定評のある作品を出せる実績ある出版社の作品を私は日頃読みに来ている。本作、これら出版会社の仲介会社の位置付けと見ていたシーモアさんの「毎月」賞を受賞したんだそうで、そういう自社開発的な誕生の経緯を思うと、これまで手にとる気など持ったことがない。既存の出版社に何らか手数料的な金銭を払わなくて済ませられる利点から位の浅い動機と、勘ぐっていて、普段は期待などしない。提供しているところの政治力や何らかの力学がどうせ働くのだろうと勘ぐってしまう。いびつな数字もあったりなどしてるから、余計に、警戒していた。が、無料公開だ、と、どうした風の吹き回しか、暇が出来たので読む気に。
それでも、紙の雑誌を一月当たり十数冊と読んでいた頃、各出版社の漫画賞受賞作を読むのが大好きだったのを思い出した。ジャニーズや宝塚など、また、スポーツなど、次世代の新しい輝きを早くに垣間見出来るのは、ちょっとしたワクワク感がある。
この作品は、ブレークを待っていた才能を送り出す側の喜びも描いて、劇中と作品のポジションとの両方からダブルで読めた。
絵が出来上がってる感じが、完成度の高さとも、成長余地の少なさとも思えるが、上手くなると思ったのに何年経ってもあんまり変わらない、という先生も中にはいらっしゃるから、IS先生の高水準の画力はやっぱり大歓迎。
ストーリー、上述の視点から面白さを出しているし、社内の空気やその真反対の疲れ吹き飛びエピソード、短編のしまりかたが綺麗だと思った。
エレベーターの環境利用はベタ過ぎという気がしないでもない。
久々にラブ(別の意味で広義のラブはあるが)無しでも読んで物足りなさを覚えなかった漫画を読んだ。

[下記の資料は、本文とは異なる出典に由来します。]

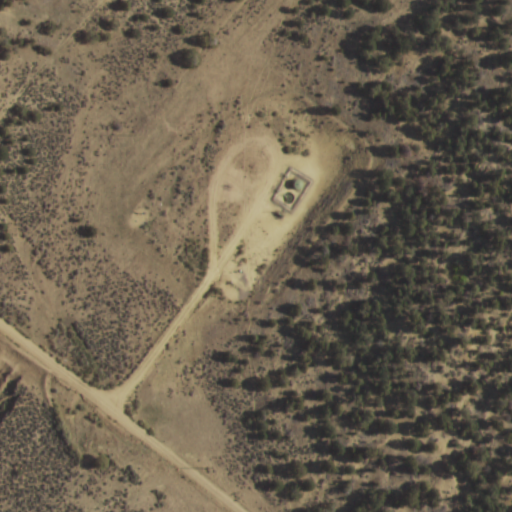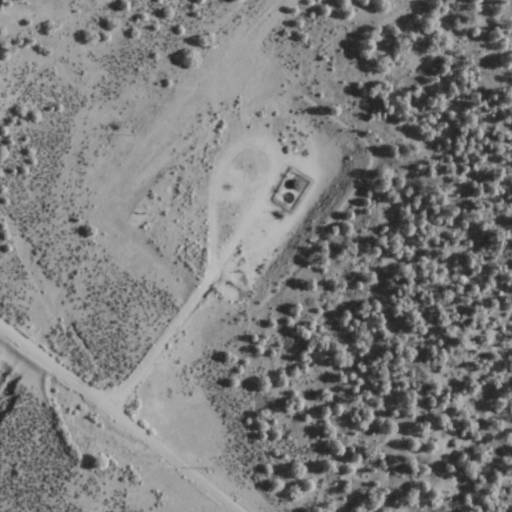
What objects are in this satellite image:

私はハピエンのロマンスを、ほぼ中心に読んでいる読者なので、この私が日頃の嗜好と異なるジャンルに動くことは、頻繁にしない。本選びはそこそこ慎重なのだ。
表紙もなぜかひかれた。
今度は一段面切り取りの話よりは、うるさくなく他の要素も混ざり込んだ感じも読んでみたい。